This week, I attempted to take a break from writing my book on interfaith identity, in order to celebrate my daugher’s graduation from high school on a family trip to Spain. But I cannot help myself now from seeing the world through my interfaith lens. Everywhere I go, I see the evidence that around the globe, and throughout history, people fall in love across the lines of race and religion and tribe. As long as we treat these love stories as transgressive and problematic, they will remain transgressive and problematic. When we accept them as natural, as sources of creativity and inspiration, as good for humanity, we will come closer to achieving that reality.
Less than two hours north of Barcelona,we stayed in a lovely hotel constructed from a medieval castle on a hilltop overlooking the town of Cardona. Thousands of castles dot the Spanish landscape, in part because of the long history of conquest and reconquest on the shifting frontline between the Christian and Muslim world. I knew of the long history of Judaism prior to the Inquisition in Spain, and of the co-existence of the three Abrahamic religions in al-Andalus in the south of the country. The religious harmony in ancient Andalusia is often romanticized, held up as a model for interfaith trialogue and peace-building of the sort that has three separate and distinct religions interact while retaining clear boundaries. But in recounting this history, very rarely does anyone mention what happened when Christians and Muslims and Jews actually fell in love with each other in medieval Spain. And yet, when people live and work side by side, love stories are inevitable.
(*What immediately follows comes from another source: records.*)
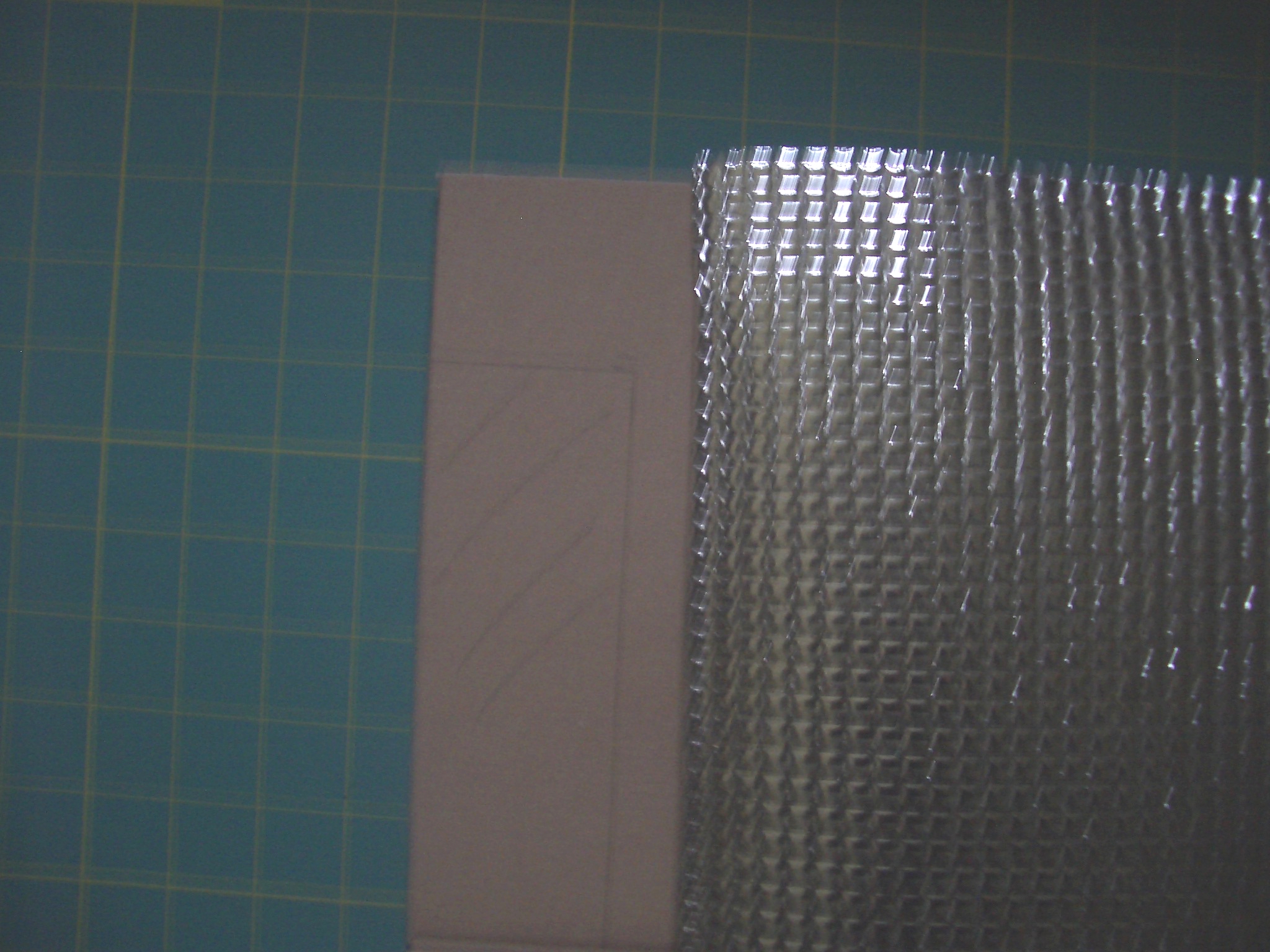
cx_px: 635
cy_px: 476
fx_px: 1284
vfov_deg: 40.7
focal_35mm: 35
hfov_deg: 52.6
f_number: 2.6
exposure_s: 1/8
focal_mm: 5.8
The Cardona castle overlooks a Roman-era salt mine which provided the wealth to build the garrison and ramparts and towers over many centuries. Wilfred the Hairy began the castle construction in 886 CE. (Orson Welles chose this castle as the main setting for his Shakespearean film “The Chimes of Midnight.”) The most celebrated and iconic section of the castle is the cylindrical 11th century “Torre de la Minyona” or Maiden’s Tower. I climbed the tower, looking mainly for a view through a bright cloudless sky over the Catalonion countryside. But after stopping to read the historical plaque about the tower, the rolling landscape took on a strange and gloomy cast.
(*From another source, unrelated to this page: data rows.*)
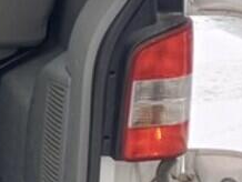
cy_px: 47
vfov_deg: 9.0
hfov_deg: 11.0
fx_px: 1155
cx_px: -231
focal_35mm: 165
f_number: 1.8
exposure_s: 1/177
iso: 50
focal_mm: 4.65
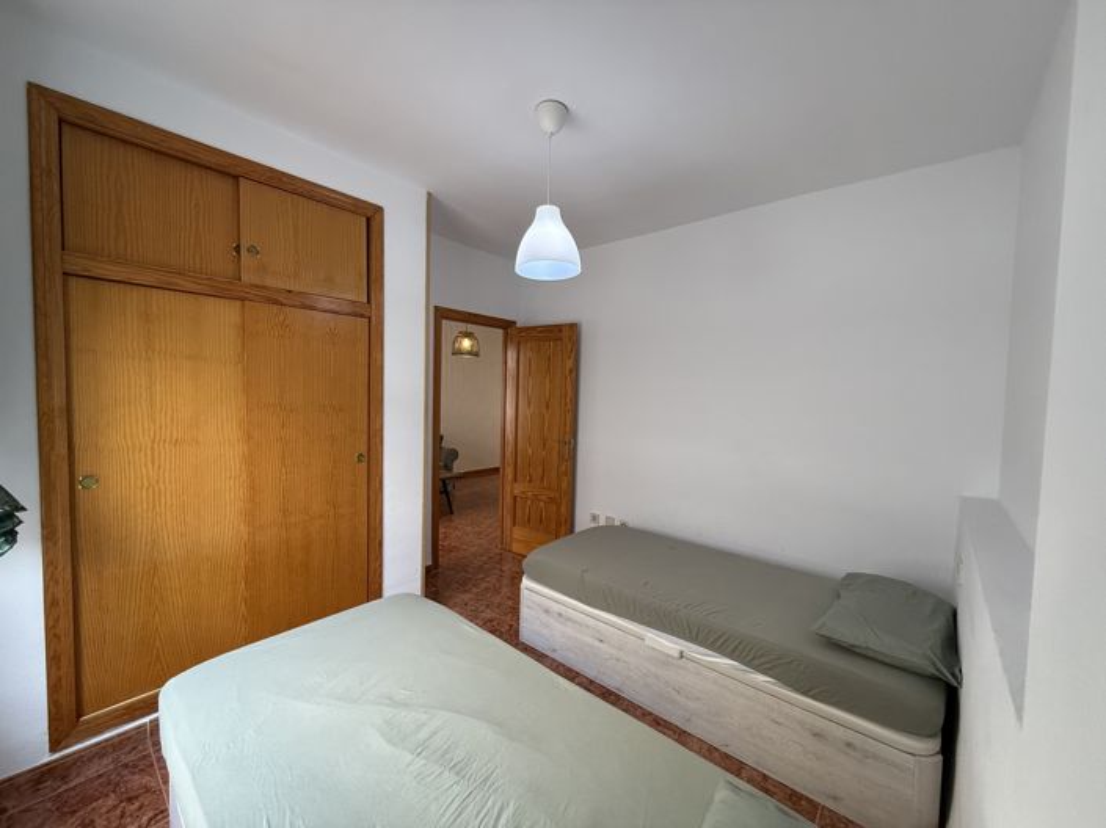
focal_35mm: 14
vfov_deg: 85.6
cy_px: 414
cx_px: 553
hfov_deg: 102.1
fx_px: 447
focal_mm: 2.22
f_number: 2.2
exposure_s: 1/99
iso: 320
“…in the very early days of the castle, Adelaida, the lovely daughter of the count, fell in love with a Muslim jailor from a neighboring town. Despite the fact that the young man planned to convert to Christianity, the maiden’s parents sentenced her to be locked up in the tower, where she was attended only by a mute maid. Tradition tells that the suitor even built a cross using stones from the river to demonstrate how fervently he embraced his new faith. However, the lords would not give in and the young girl’s health deteriorated from her suffering. She died in captivity.”
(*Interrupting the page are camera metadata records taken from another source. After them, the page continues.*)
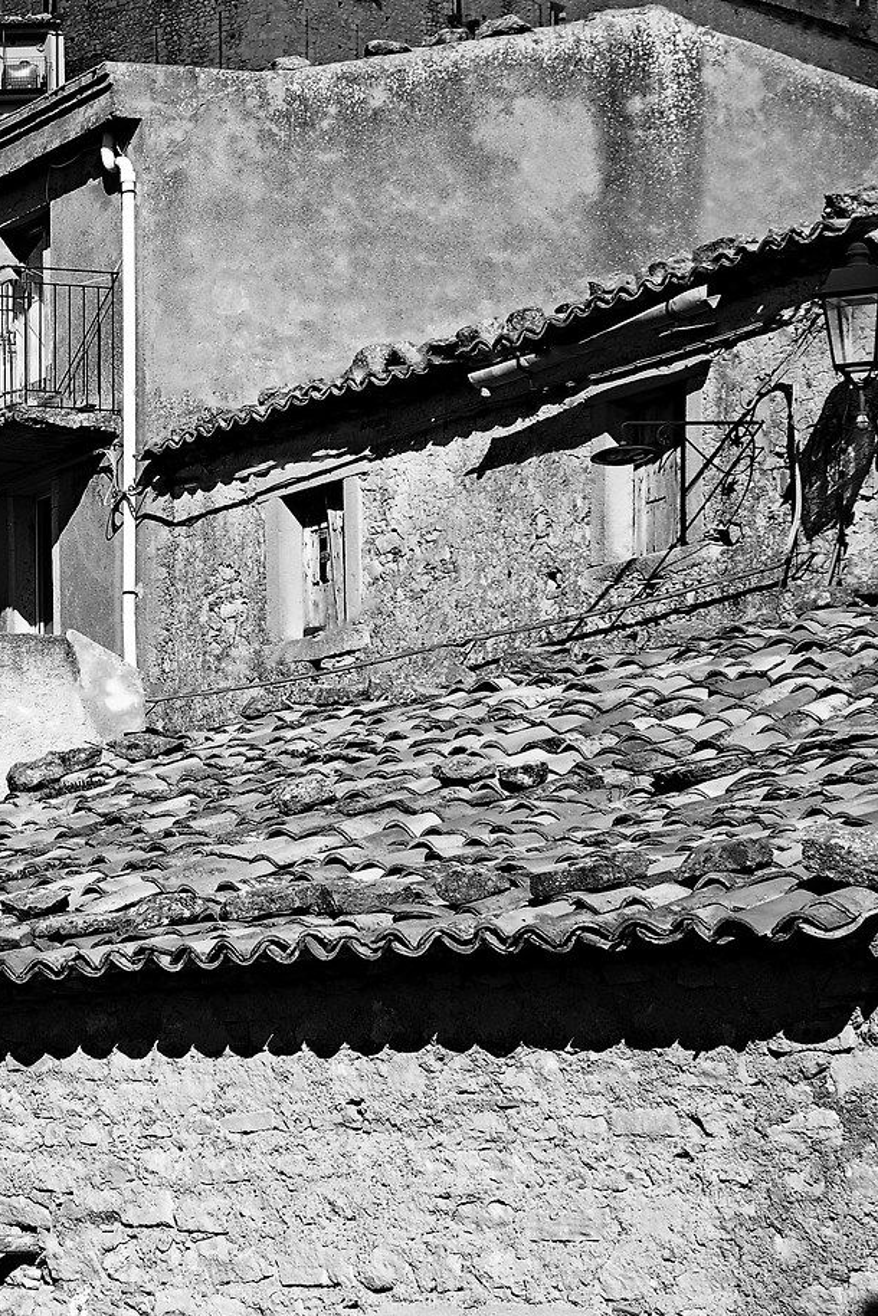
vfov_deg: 16.2
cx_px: -561
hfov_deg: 10.4
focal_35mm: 126
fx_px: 4609
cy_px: 836
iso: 100
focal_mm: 48
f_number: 8
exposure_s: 1/320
The curators of the castle point out that this tale is legend, not history, and that the origins of the story are “lost in the mists of time.” Over the centuries, many versions of the tale have circulated in Catalonia. Some say the lover was a prince named Abdullah, and that the forbidden love affair caused a protracted war between the Christians and Moors. In this version, Adelaida draws a cross with the blood of her own fingers before dying to prove that she has never renounced her Christianity. Others say Adelaida’s brothers imprisoned her, in part because she converted to Islam. It is said that her father relented on his deathbed and called for her release, but that Adelaida died just before he arrived, or at the moment she was freed. Many believe that her ghost now haunts the castle, as does a ghost of Abdullah, who rides up to the castle every evening at the hour when the lovers first met.
Haunted parapets, star-crossed lovers, religious passion. I am sure these ingredients help to engage the tourists who come to stay at the castle, and I plead guilty to being one of them. But for me, the Legend of the Tower of the Maiden of Cardona serves as a poignant reminder of the stubborn, ongoing resistance to interfaith love. In the 21st century, interfaith couples still face family members who attempt to sabotage their relationships, religious communities that expect outrageous proof of fidelity from those who dare to intermarry, and states ready to do battle over religious difference.
I cannot help musing about how the history of Cardona might have been different if Adelaida and Abdullah had been united. In one version of the tale, the storyteller has Abdullah describe this vision to Adelaida: “I say we hope for the future together, a sunny future that will allow children with brown skin and blue eyes to run through this castle, enjoying the scenery of this homeland, as seen from this tower. I pray that you have faith, please.”
I would like to think we are closer to the time when Abdullah’s vision can become a reality. I have faith that creating interfaith families will help to build peace and understanding on the most intimate level, with global repurcussions. Inspired by Abdullah and Adelaida, let us break free from our towers of isolation, make love not war, and help to make the 21st century a time of unprecedented harmony.